Reading scores dip lower among Tennessee middle school students

Reading scores dip lower among Tennessee middle school students

July 1st, 2014 by Andy Sher in Local - Breaking News

TCAP tests are stacked on a teacher's desk.

TCAP tests are stacked on a teacher's desk.

Photo by Allison Kwesell

NASHVILLE - Tennessee high school students showed strong improvements in most high school subjects but scores for children in grades 3-8 sometimes flattened and reading even showed a slight dip in several grades on reading.

"I will emphasize: The progress we've made is still very very significant, but we'll use the data to see how we can do better," Gov. Bill Haslam said as he and Education Commissioner Kevin Huffman released 2013-14 results on the Tennessee Comprehensive Assessment Program (TCAP).

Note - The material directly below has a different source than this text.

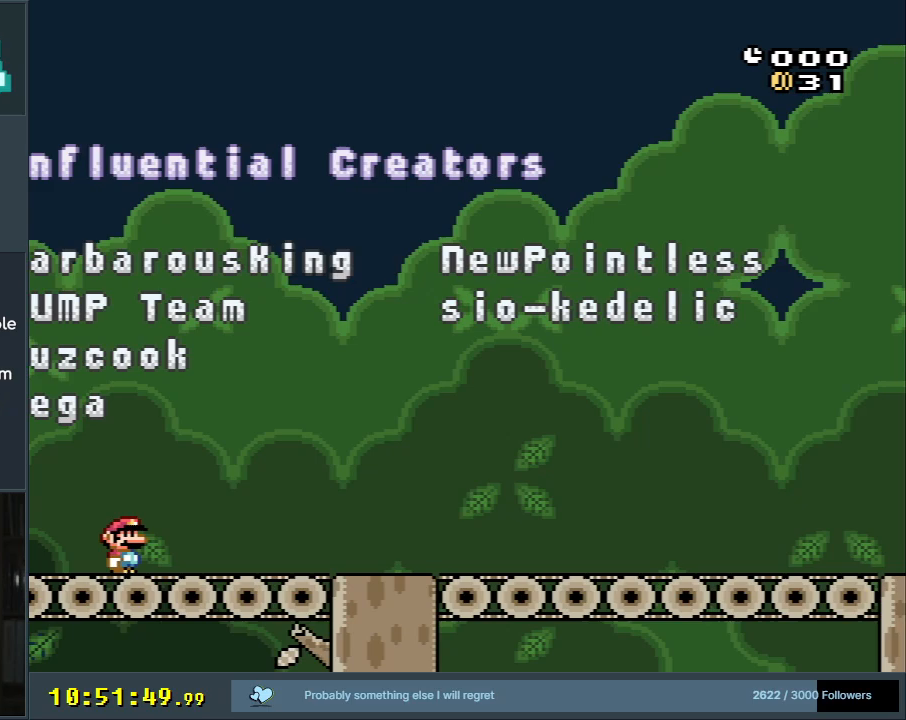
{"buttons": ["X", "DPAD_RIGHT"], "events": [[17, "X", "down"]]}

The tests are taken by students in grades 3-8 and also include end-of-course exams for high school students.

The governor and his education commissioner largely focused on the high school results where students made gains on five of seven tests.

In Algebra II, for example, students rated as proficient or advanced grew nearly 6 percentage points over last year and more than 17 percentage points since the state began testing students three years ago. And proficiency among students taking English II gained 4 percentage points.

Those taking English I grew by 3 percentage points. But students taking English III saw a slight decrease, going from 39.6 percent rated as proficient or advanced to 38.1 percent.

Tennessee moved in 2010 to more rigorous class work standards and has seen steady progress since. Last year, Tennessee fourth and eighth graders made the fastest gains among any other state on the National Assessment of Educational Progress.

Haslam and Huffman said they will use the data to ascertain what happened in grades 3, 5, 6 and 8. They said some of the problem stem from changes made in teaching to reflect the new Common Core standards.

But the current TCAP tests, which are multiple choice, do not give students much chance to display critical thinking skills, writing and other new areas of emphasis, they said.

Haslam said "systemic change over time is hard work, but we continue to see evience that shows our teachers' efforts are paying off," Haslam said, noting teachers this past school year fully implemented the state's new standards in math and English.